Se miraron y la atracción tardó breves milésimas en coronar sus pupilas y hacerlas chispear. A partir de ese instante, se juraron amor eterno, confianza total, verdad absoluta y un montón de buenos propósitos para no caer en los abismos del olvido.
Una noche cualquiera, en una de esas muestras de incondicionalidad, ella le abrió su corazón de par en par y lo estrujó en palabras. A medida que se deslizaban por su boca, él, al oírlas, sentía que encharcaban su saliva, se obturaban en su garganta y de ahí se esparcían por la sala haciendo el aire irrespirable. Al cabo de pocos minutos no tenía dudas de que sus orejas habían empequeñecido mientras sus órbitas no paraban de aumentar ante tanto carrusel de historias. Observaba de un lado para otro buscando los límites que tanto necesitaba , pero aquel espacio no paraba de llenarse más y más por sus palabras. Y él la miraba y no salía de su asombro: cómo podía llevar guardadas tantas cosas ahí dentro, se repetía una y otra vez.

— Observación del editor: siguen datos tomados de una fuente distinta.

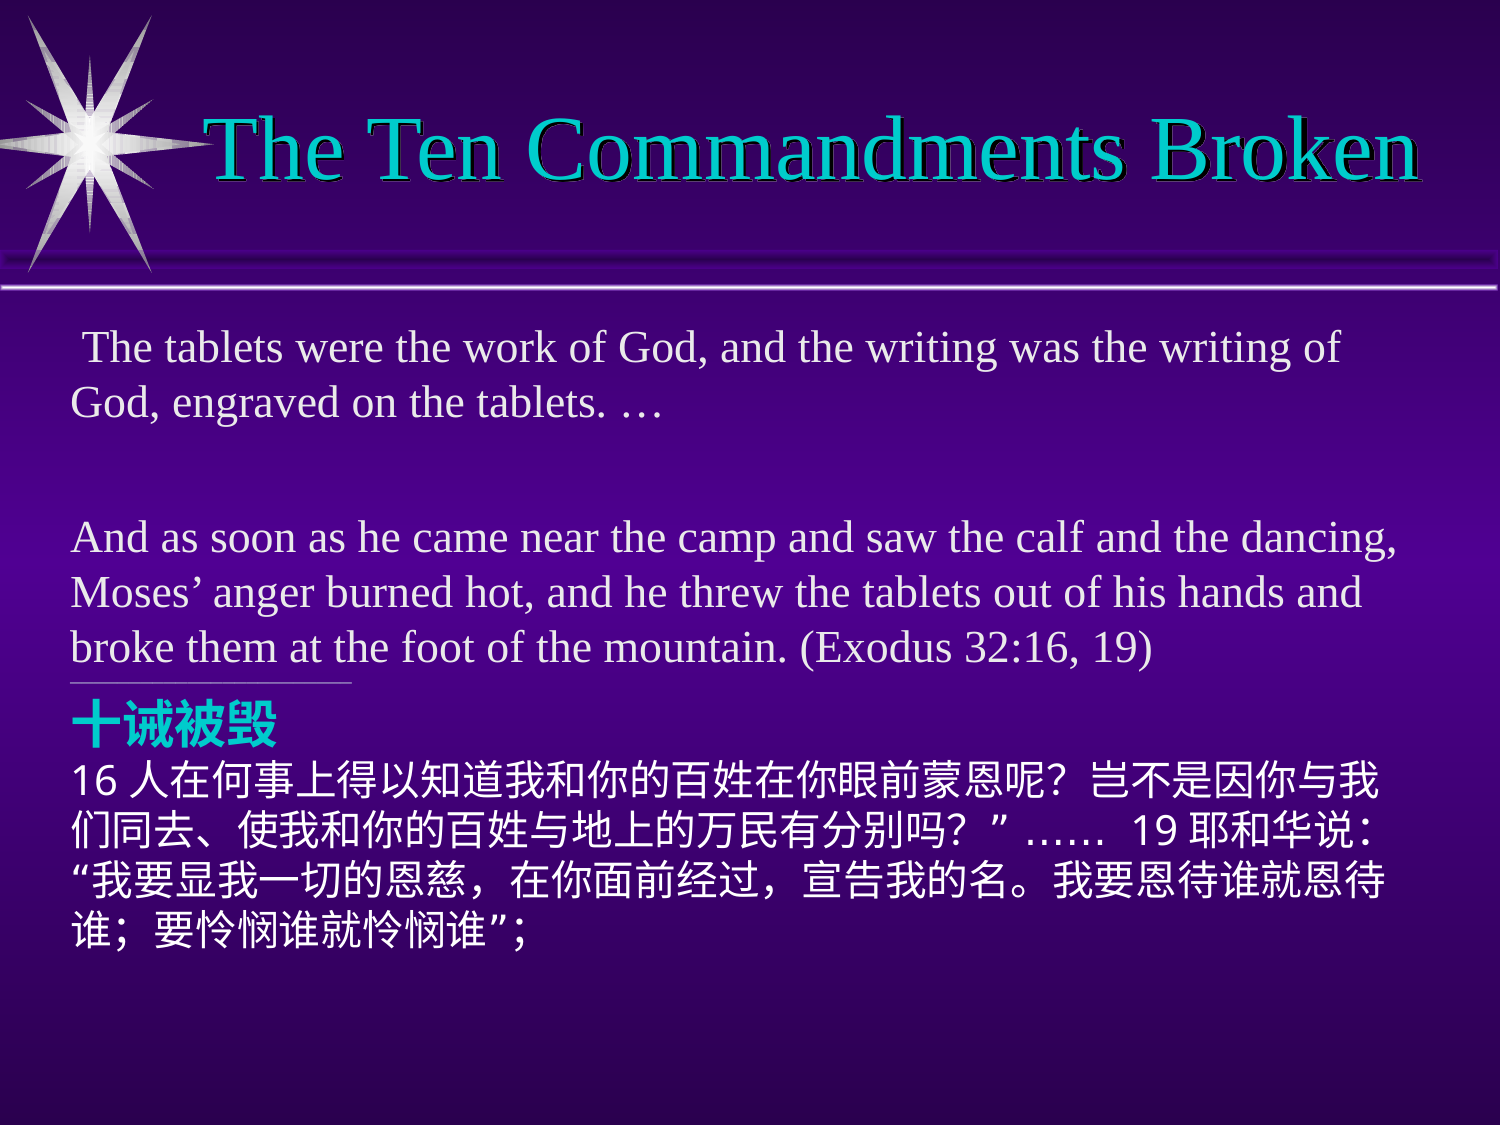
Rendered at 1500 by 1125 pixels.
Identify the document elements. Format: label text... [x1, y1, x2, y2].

title The Ten Commandments Broken [187, 56, 1463, 244]
text_box The tablets were the work of God, and the writing was the writing of God, engraved on the tablets. … And as soon as he came near the camp and saw the calf and the dancing, Moses’ anger burned hot, and he threw the tablets out of his hands and broke them at the foot of the mountain. (Exodus 32:16, 19) ──────────────────────── 十诫被毁 16人在何事上得以知道我和你的百姓在你眼前蒙恩呢？岂不是因你与我们同去、使我和你的百姓与地上的万民有分别吗？” …… 19耶和华说：“我要显我一切的恩慈，在你面前经过，宣告我的名。我要恩待谁就恩待谁；要怜悯谁就怜悯谁”； [55, 309, 1418, 1103]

La muchacha seguía echando efluvios verbales y su cuerpo estaba a punto de partirse en dos por la presión que ejercía el corazón al abrirse tanto. Él quería corresponderle y hacer acopio de esa confianza en la que habían sellado su amor, y con todo empeño, puso su mano sudorosa en su corazón, que apenas latía ya. Entonces llegó armado, como unas valquirias, un nuevo ejército de palabras y arremetió directamente contra el centro de su pálpito. Él luchó con todas sus fuerzas para recuperar su vida. Lo hizo como siempre: huyendo.